Despite a lottery-pick investment at a position of critical importance to the franchise, the Sacramento front office did not ask Williams to take the standard intelligence test that it administers to practically every draft-quality athlete it works out. Why?

"Because only time will tell whether Jason has learned his lessons from everything that has happened," said a member of the Kings' front office, who asked that his name not be used. "And there's no test in the world that is going to answer that."

Basketball will save Jason Williams. That's what the people closest to him believe. They believe Williams when he says that the incident in Florida, wondering for a time whether he had blown things for good, scared him straight.

As Williams puts it: "Getting suspended was the best thing that happened to me. That was the thing that turned me around."

If there is one thing most striking about Williams' escapades, it is the almost universal support he receives even from those who were singed by them.

Donovan, who didn't speak with Williams for a time after the suspension, says he had no problem recommending the guard to NBA teams. In the weeks before last June's draft, Williams had no greater public ally than the coach who had thrown him off his team.

"He's a human being who made some bad decisions," Donovan says. "My children are 4, 5 and 6 years old, and they didn't understand what happened to Jason -- but they love Jason Williams. They just love him. Maybe it's because he's a kid himself.

"He loves basketball. That's his world. And there's nothing wrong with that. And he loves the game for all the right reasons."

The Kings, whose decision-makers are unable to speak about Williams for the record because of the current lockout, clearly drafted the guard on talent and in the belief that focusing solely on basketball will help him find his way through. It's an opinion shared by many -- that Williams' chronic dislike of school was a factor in some of his more self-destructive acts.

As player-personnel director Jerry Reynolds cracked on the night of the draft: "We have promised Jason that he will not be required to attend class."

The campaign to save Williams from himself is in full swing. Two weeks after the final suspension in Florida, Williams signed with respected player agent Bill Pollak, who immediately moved Williams to Orlando. There, Williams was put in the care of one of Pollak's associates, Don Miller, and of the Magic's Anderson, a Pollak client.
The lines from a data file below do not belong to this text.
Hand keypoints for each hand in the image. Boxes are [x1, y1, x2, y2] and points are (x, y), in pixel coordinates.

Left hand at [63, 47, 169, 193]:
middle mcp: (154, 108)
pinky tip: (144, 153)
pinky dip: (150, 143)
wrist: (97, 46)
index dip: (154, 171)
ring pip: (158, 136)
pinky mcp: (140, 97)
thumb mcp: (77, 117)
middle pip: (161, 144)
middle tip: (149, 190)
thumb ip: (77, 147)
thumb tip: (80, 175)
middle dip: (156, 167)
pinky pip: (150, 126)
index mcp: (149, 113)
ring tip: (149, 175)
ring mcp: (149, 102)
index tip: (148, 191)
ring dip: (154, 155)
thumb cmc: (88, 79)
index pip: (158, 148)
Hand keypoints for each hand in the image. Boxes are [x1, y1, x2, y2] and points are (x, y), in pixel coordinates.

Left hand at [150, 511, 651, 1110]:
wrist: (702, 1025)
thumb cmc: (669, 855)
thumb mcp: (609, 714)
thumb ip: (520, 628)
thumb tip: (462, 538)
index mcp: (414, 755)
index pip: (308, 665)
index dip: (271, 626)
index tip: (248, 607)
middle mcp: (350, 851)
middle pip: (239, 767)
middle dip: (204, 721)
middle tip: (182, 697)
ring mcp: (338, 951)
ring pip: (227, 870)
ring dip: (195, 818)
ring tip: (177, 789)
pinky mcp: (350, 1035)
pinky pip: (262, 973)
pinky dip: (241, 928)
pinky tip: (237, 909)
"They're just helping me, you know, just learn who I should be with and who I shouldn't be with when I'm not working out," Williams says. "Nick went through it. He's went through bad and good. His life's kind of similar to mine. They've all been so much a help to me, not just in basketball but in life in general."

Pollak lobbied hard for Williams to play in small-market Sacramento, which nevertheless will be the largest city in which he has played. Donovan has spoken frequently with Williams over the past few months. Terry Williams plans to retire after the lockout ends and move to Sacramento with his second wife -- partially to watch his son play, and partially, he concedes, simply to be around.
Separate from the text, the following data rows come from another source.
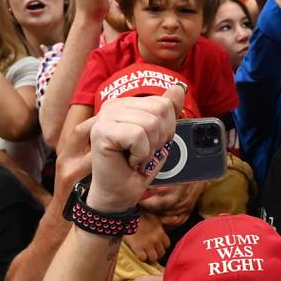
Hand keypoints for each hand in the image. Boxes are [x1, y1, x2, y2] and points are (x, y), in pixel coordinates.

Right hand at [79, 90, 184, 210]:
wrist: (119, 193)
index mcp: (126, 103)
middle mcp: (113, 105)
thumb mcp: (160, 136)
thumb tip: (179, 87)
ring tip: (136, 157)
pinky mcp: (101, 131)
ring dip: (149, 148)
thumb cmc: (138, 166)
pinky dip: (140, 154)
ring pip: (150, 123)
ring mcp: (105, 116)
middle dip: (160, 138)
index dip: (167, 128)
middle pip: (160, 110)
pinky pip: (138, 135)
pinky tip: (129, 161)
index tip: (151, 144)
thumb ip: (168, 111)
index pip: (164, 103)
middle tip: (143, 153)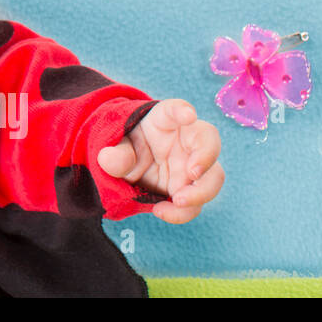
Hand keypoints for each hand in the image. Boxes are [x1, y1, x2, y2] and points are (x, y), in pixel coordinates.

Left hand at [96, 99, 223, 223]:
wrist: (130, 166)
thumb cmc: (126, 147)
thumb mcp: (115, 147)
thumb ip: (114, 152)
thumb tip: (109, 160)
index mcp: (164, 121)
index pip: (174, 109)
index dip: (182, 110)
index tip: (188, 114)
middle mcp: (185, 140)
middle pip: (208, 142)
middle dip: (205, 159)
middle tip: (192, 175)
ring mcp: (191, 166)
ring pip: (212, 177)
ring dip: (200, 192)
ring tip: (178, 202)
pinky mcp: (189, 189)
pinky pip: (195, 202)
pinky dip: (182, 211)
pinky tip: (161, 211)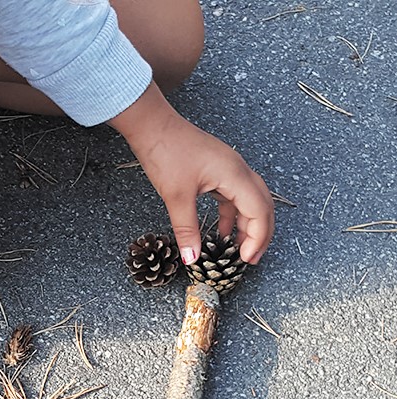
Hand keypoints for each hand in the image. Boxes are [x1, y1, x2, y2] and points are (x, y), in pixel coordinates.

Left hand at [109, 82, 273, 264]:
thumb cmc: (165, 150)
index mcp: (235, 174)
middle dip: (259, 234)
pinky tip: (222, 230)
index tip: (246, 259)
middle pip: (262, 206)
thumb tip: (192, 257)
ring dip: (247, 224)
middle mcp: (237, 169)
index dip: (257, 238)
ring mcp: (228, 167)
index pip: (260, 212)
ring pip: (249, 200)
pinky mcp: (216, 168)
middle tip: (250, 259)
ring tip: (238, 249)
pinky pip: (232, 195)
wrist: (150, 124)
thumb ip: (186, 229)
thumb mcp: (175, 196)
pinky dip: (231, 214)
"About the only thing I say to him now is, 'Do the right thing,' " Terry Williams says. "Jason's got some good people around him. If he listens to them, he's gonna do great. If he doesn't, he's gonna fall on his face. I think he realizes now what he could lose if he messes up, and I don't think he will."

They all believe that basketball will save Williams, because they believe that he can be saved. They see a person of terrible decisions, not a terrible person.
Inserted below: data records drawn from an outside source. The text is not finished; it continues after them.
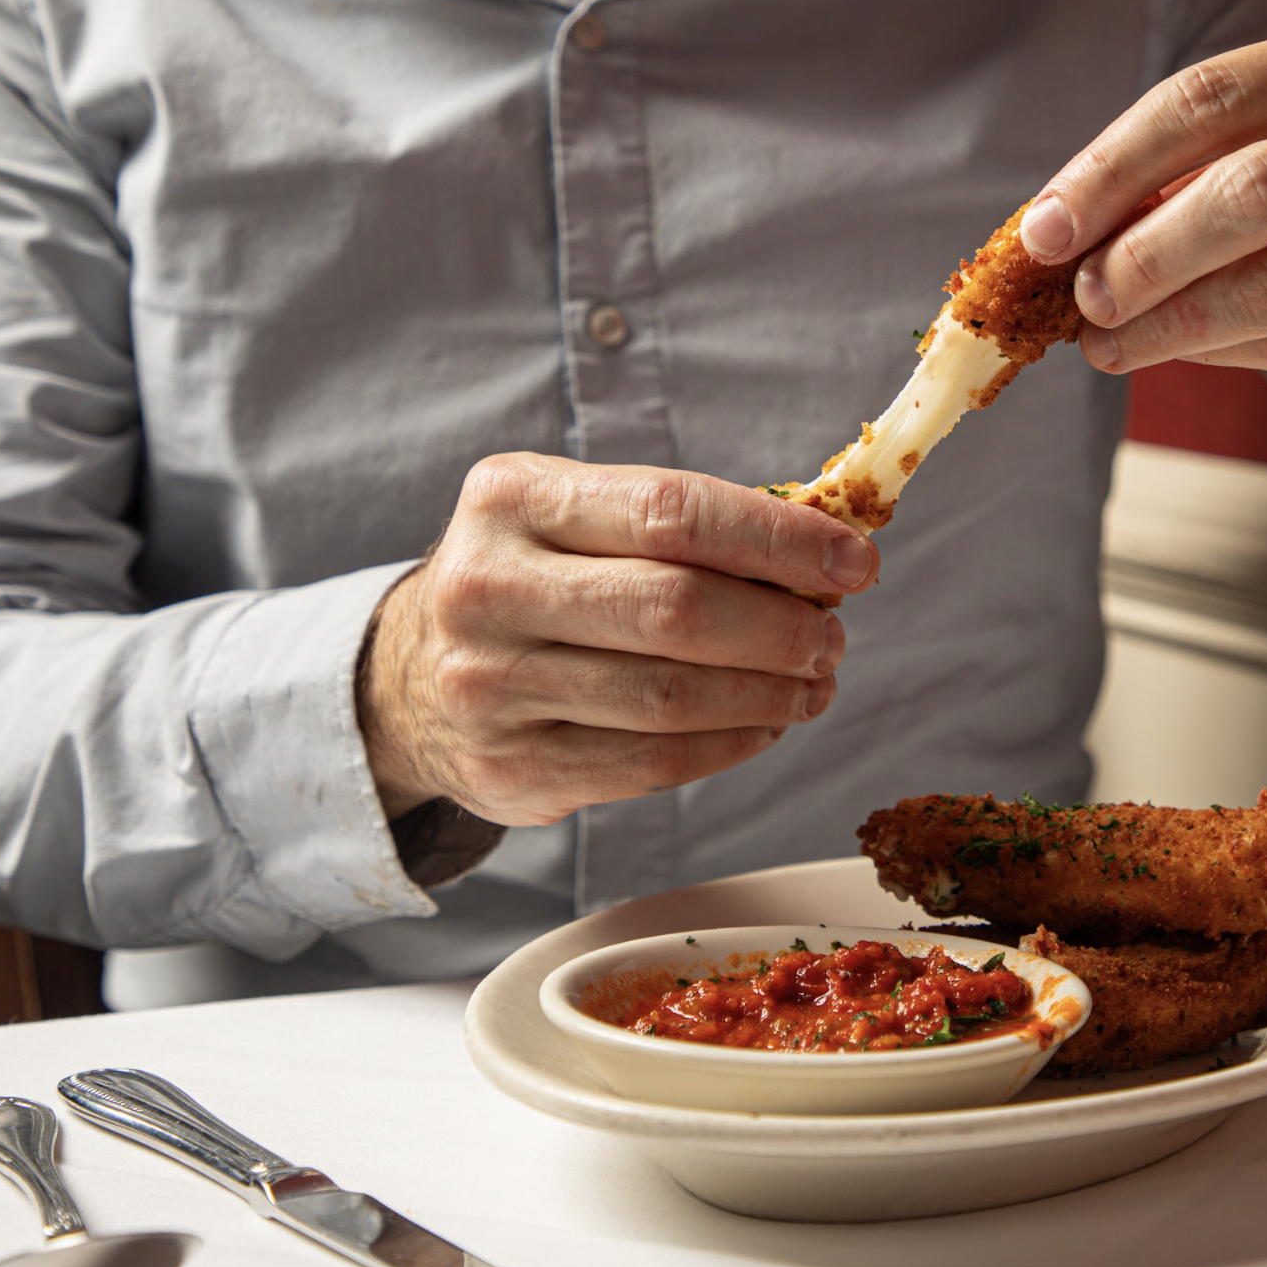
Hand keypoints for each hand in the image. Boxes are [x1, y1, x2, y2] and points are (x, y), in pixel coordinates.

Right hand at [358, 455, 877, 825]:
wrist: (410, 678)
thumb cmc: (537, 580)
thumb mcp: (580, 516)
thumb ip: (687, 524)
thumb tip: (831, 550)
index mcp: (514, 498)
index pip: (674, 511)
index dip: (780, 538)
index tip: (856, 561)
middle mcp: (488, 588)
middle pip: (674, 610)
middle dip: (780, 626)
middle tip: (831, 636)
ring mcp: (490, 686)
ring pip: (669, 698)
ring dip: (768, 693)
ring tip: (813, 682)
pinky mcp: (512, 768)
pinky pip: (652, 764)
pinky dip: (730, 744)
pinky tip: (765, 724)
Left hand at [1016, 13, 1266, 427]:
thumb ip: (1202, 157)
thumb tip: (1061, 232)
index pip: (1209, 100)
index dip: (1112, 170)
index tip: (1042, 230)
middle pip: (1249, 193)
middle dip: (1144, 256)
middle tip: (1083, 300)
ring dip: (1173, 324)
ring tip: (1109, 344)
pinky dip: (1229, 351)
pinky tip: (1184, 349)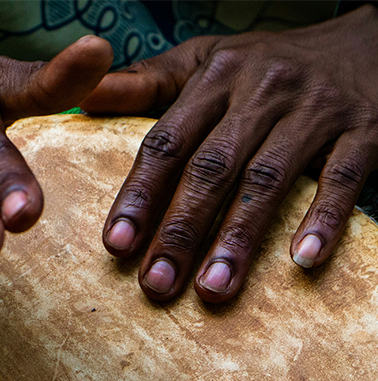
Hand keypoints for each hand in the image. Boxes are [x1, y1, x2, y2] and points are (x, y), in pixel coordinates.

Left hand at [80, 5, 377, 303]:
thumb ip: (147, 83)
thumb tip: (84, 98)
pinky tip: (302, 261)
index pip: (168, 142)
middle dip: (181, 230)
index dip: (140, 195)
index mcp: (216, 78)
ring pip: (269, 179)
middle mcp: (262, 92)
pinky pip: (342, 177)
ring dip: (239, 238)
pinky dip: (324, 218)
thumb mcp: (206, 59)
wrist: (367, 41)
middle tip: (156, 283)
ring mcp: (315, 112)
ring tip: (212, 288)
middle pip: (212, 168)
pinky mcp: (365, 131)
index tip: (117, 244)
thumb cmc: (269, 63)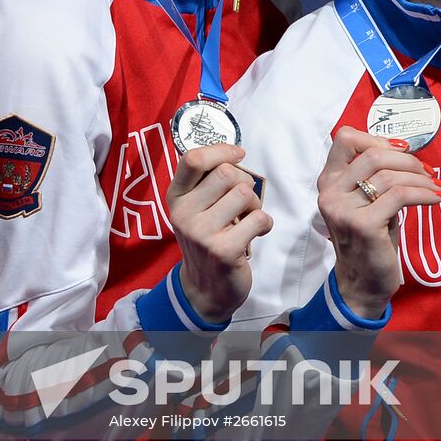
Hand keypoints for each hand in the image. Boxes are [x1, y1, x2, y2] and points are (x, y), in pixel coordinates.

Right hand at [165, 143, 271, 324]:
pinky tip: (255, 234)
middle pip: (227, 173)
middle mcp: (183, 213)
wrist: (206, 289)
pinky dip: (265, 224)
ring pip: (244, 193)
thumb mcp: (195, 209)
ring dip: (255, 205)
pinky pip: (259, 219)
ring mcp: (201, 233)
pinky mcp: (222, 250)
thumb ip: (206, 182)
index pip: (193, 158)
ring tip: (246, 220)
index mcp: (175, 197)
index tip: (238, 155)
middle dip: (245, 183)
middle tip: (242, 203)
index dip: (221, 150)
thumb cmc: (208, 239)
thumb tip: (234, 153)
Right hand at [317, 127, 440, 318]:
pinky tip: (435, 199)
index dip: (377, 138)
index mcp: (328, 181)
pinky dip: (423, 194)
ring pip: (389, 175)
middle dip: (408, 160)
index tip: (402, 152)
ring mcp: (343, 209)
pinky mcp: (363, 225)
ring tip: (435, 188)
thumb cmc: (370, 238)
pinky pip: (400, 196)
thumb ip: (372, 175)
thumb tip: (404, 149)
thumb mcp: (365, 201)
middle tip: (427, 173)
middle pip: (373, 154)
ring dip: (420, 179)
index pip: (345, 138)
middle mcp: (330, 192)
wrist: (363, 281)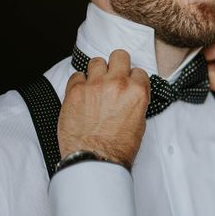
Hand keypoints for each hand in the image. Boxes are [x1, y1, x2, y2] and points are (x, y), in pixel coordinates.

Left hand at [57, 49, 150, 168]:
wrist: (94, 159)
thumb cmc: (118, 147)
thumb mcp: (139, 123)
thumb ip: (136, 102)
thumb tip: (130, 95)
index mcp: (137, 92)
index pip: (138, 71)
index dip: (133, 79)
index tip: (128, 85)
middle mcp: (117, 84)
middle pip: (119, 56)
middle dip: (117, 65)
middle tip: (113, 76)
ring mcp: (95, 85)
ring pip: (97, 61)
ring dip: (97, 71)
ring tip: (95, 84)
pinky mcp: (75, 90)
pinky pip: (77, 75)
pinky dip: (79, 82)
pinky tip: (82, 94)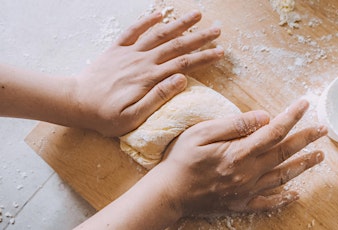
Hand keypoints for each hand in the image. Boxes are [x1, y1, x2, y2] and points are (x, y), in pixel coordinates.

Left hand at [72, 11, 222, 135]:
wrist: (75, 102)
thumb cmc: (105, 116)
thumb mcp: (133, 117)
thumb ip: (158, 97)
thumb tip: (181, 79)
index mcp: (149, 78)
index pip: (184, 64)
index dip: (204, 57)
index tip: (221, 52)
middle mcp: (142, 61)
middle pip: (176, 45)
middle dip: (199, 37)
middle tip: (217, 29)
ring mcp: (129, 53)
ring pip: (159, 34)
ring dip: (179, 23)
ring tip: (196, 14)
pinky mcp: (116, 49)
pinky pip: (133, 31)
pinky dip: (146, 21)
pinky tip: (159, 13)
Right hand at [158, 98, 326, 215]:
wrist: (169, 193)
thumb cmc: (181, 160)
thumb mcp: (201, 133)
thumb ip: (234, 125)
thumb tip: (262, 117)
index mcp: (239, 152)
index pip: (274, 131)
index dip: (292, 116)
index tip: (305, 104)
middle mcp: (248, 172)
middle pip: (284, 152)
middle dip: (306, 138)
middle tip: (323, 129)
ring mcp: (247, 190)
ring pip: (283, 176)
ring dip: (303, 165)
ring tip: (319, 156)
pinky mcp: (241, 203)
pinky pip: (268, 202)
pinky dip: (284, 198)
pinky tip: (295, 194)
"It's like for all the negative things that came out about Moss," says Fout, the high school coach. "It was said that if he plays well, if he straightens up his act, then everybody will forgive him and love him. We are basically a forgiving people."

If Williams wants to be forgiven, it is, at best, a secondary concern. What he wants, he tells you, is to play -- the one thing at which he feels success. You cannot hurt this man so long as you leave a basketball in his hands.

"I can't wait for the season to start," he says. "I just can't wait to play. It's something to do."